Moreover, the relationship of the prosecutor to the Security Council in the exercise of discretion raises important questions about neutrality and the rule of law. I do not mean this in the way usually raised as a concern. I myself would vastly prefer to see the prosecutor constrained by the need of an actual referral in every case from the Security Council; I understand very well that the current system exists as it does in large part because outside actors, including NGOs and many countries, wanted a system that allowed them to “contract around” the dubious authority, and more importantly deadlock, of the Security Council. Point accepted for this discussion. The prosecutor, in that case, should either address situations that are already the subject of Security Council action, such as the authorization of humanitarian intervention, very strictly according to the terms of referral in a transparent and rule governed way—eschewing, in other words, the suggestion that the prosecutor is acting according to its pure discretion. Or else pursue its prosecutorial agenda purely according to its own criteria, without any particular attention to actions of the Security Council (outside of the formal referral process). One might question whether such a distinction can be maintained in fact, but appearances here matter.
The least attractive alternative is to be seen to be scurrying after the Security Council in a discretionary way. Why? Because it gives the unfortunate appearance that the sacred discretion of the prosecutor is something to be used in the agendas of other actors—even agendas that are, on their own terms, perfectly defensible. It is too strong and unfair to say that the prosecutor, in the case of Libya, has looked to the rest of the world as though the prosecutor were a mere camp-follower of the Security Council, or more precisely, NATO; the Security Council referral both helps the Prosecutor and hurts it in this regard. But a certain indecorous chasing-after has not gone unnoticed, as I read world opinion. Even if this is substantively quite unfair to the prosecutor’s office, a certain appearance is there.
The prosecutor ought to recognize that its discretion is useful, but only in very limited ways and rapidly becomes counter-productive to deterrence.
The broader practical point is that the prosecutor ought to recognize that its discretion is useful, but only in very limited ways and rapidly becomes counter-productive to deterrence.
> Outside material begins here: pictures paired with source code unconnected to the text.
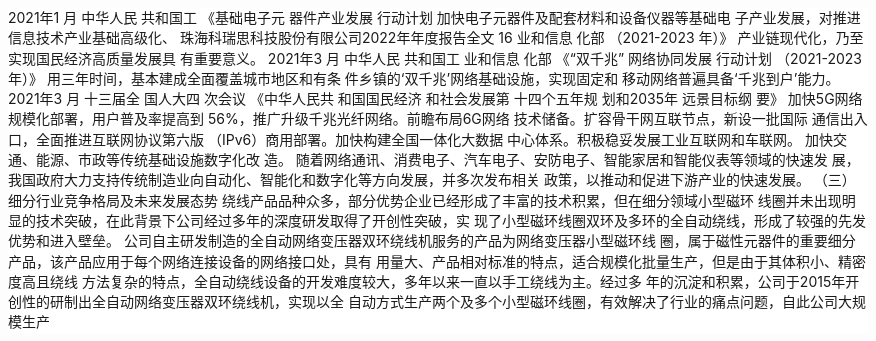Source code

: 2021年1
月
中华人民
共和国工
《基础电子元
器件产业发展
行动计划
加快电子元器件及配套材料和设备仪器等基础电
子产业发展，对推进信息技术产业基础高级化、
珠海科瑞思科技股份有限公司2022年年度报告全文
16
业和信息
化部
（2021-2023
年）》
产业链现代化，乃至实现国民经济高质量发展具
有重要意义。
2021年3
月
中华人民
共和国工
业和信息
化部
《“双千兆”
网络协同发展
行动计划
（2021-2023
年）》
用三年时间，基本建成全面覆盖城市地区和有条
件乡镇的‘双千兆’网络基础设施，实现固定和
移动网络普遍具备‘千兆到户’能力。
2021年3
月
十三届全
国人大四
次会议
《中华人民共
和国国民经济
和社会发展第
十四个五年规
划和2035年
远景目标纲
要》
加快5G网络规模化部署，用户普及率提高到
56%，推广升级千兆光纤网络。前瞻布局6G网络
技术储备。扩容骨干网互联节点，新设一批国际
通信出入口，全面推进互联网协议第六版
（IPv6）商用部署。加快构建全国一体化大数据
中心体系。积极稳妥发展工业互联网和车联网。
加快交通、能源、市政等传统基础设施数字化改
造。
随着网络通讯、消费电子、汽车电子、安防电子、智能家居和智能仪表等领域的快速发
展，我国政府大力支持传统制造业向自动化、智能化和数字化等方向发展，并多次发布相关
政策，以推动和促进下游产业的快速发展。
（三）细分行业竞争格局及未来发展态势
绕线产品品种众多，部分优势企业已经形成了丰富的技术积累，但在细分领域小型磁环
线圈并未出现明显的技术突破，在此背景下公司经过多年的深度研发取得了开创性突破，实
现了小型磁环线圈双环及多环的全自动绕线，形成了较强的先发优势和进入壁垒。
公司自主研发制造的全自动网络变压器双环绕线机服务的产品为网络变压器小型磁环线
圈，属于磁性元器件的重要细分产品，该产品应用于每个网络连接设备的网络接口处，具有
用量大、产品相对标准的特点，适合规模化批量生产，但是由于其体积小、精密度高且绕线
方法复杂的特点，全自动绕线设备的开发难度较大，多年以来一直以手工绕线为主。经过多
年的沉淀和积累，公司于2015年开创性的研制出全自动网络变压器双环绕线机，实现以全
自动方式生产两个及多个小型磁环线圈，有效解决了行业的痛点问题，自此公司大规模生产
In any case, it runs strongly against much of the rest of a system of justice that is strongly rule-governed.
I have tried, I hope not too unsuccessfully, to make points that are within the structure of the court and prosecutor offices as they exist. I apologize for the excessive abstraction. But I do think there are certain practical points here concerning deterrence—viz., that the discretionary system as it exists now does not seem to me to promote deterrence. Finding ways for the prosecutor’s office to cabin that discretion voluntarily within a much more rule governed set of constraints would, paradoxically, increase legitimacy and the sense that action by the prosecutor or the court is more than just a misfortune.